SILER: Nearly all of those working here at Urban Habitat are people of color who refer to Mr. Anthony as the keeper of the vision. One of Mr. Anthony's central goals is to bring more people like himself into the leadership of the environmental movement.

MAN: The fact of the matter, we've been out there trying to get more people of color involved in these things. So I think we need to be, acknowledge the value of having people who have come through our process becoming effective in the world and also carrying our name.

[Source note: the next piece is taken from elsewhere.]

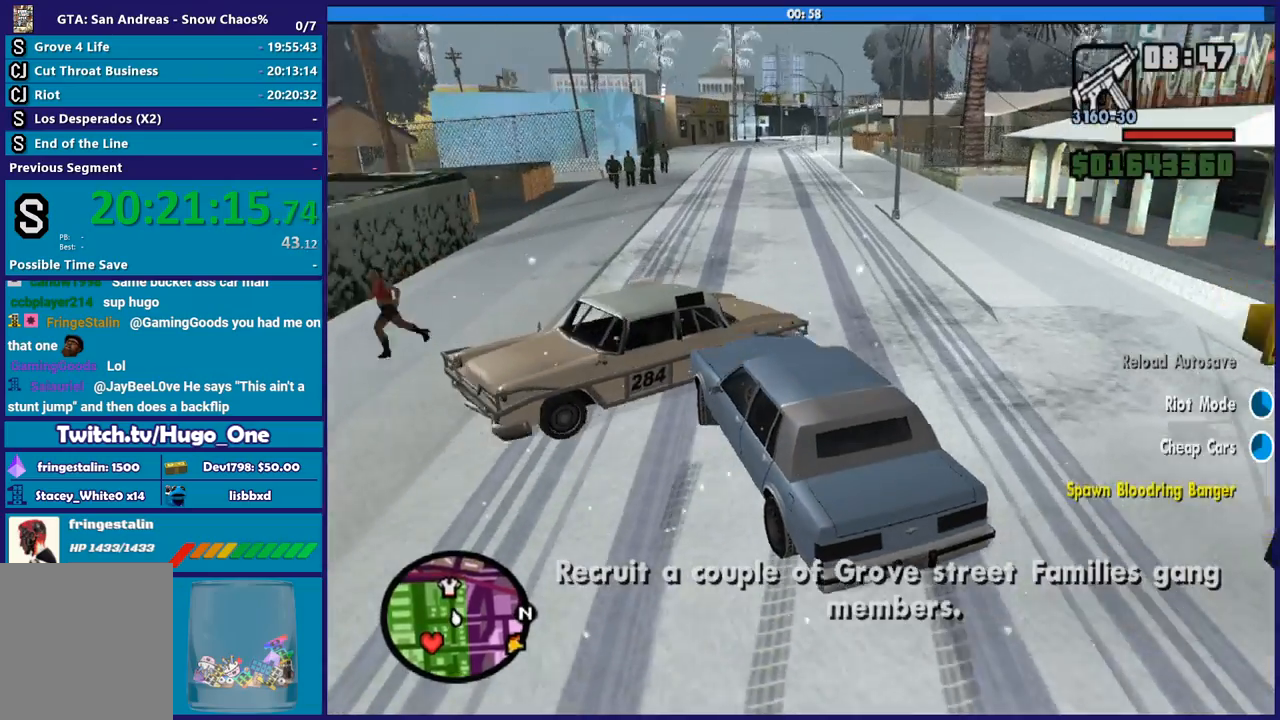
{"buttons": ["R2"], "left_stick": "down-right", "right_stick": "down-left", "button_events": [[66, "R2", "down"]]}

SILER: This dedication to multiculturalism is what David Brower first noticed about Mr. Anthony. Brower, the Bay Area's grandfather of environmentalism, founded the Earth Island Institute and hand-picked Mr. Anthony to take his place as its president. Brower calls Mr. Anthony a godsend to the environmental movement.

BROWER: He's my Martin Luther King, and people are going to hear more about Carl before they're through.

SILER: This spring Carl Anthony will be at Harvard's Kennedy School of Government, a place Mr. Anthony says jokingly is usually reserved for deposed heads of state. That's partly true, but it's also a place for people with bright futures. For Living on Earth, I'm Tara Siler in San Francisco.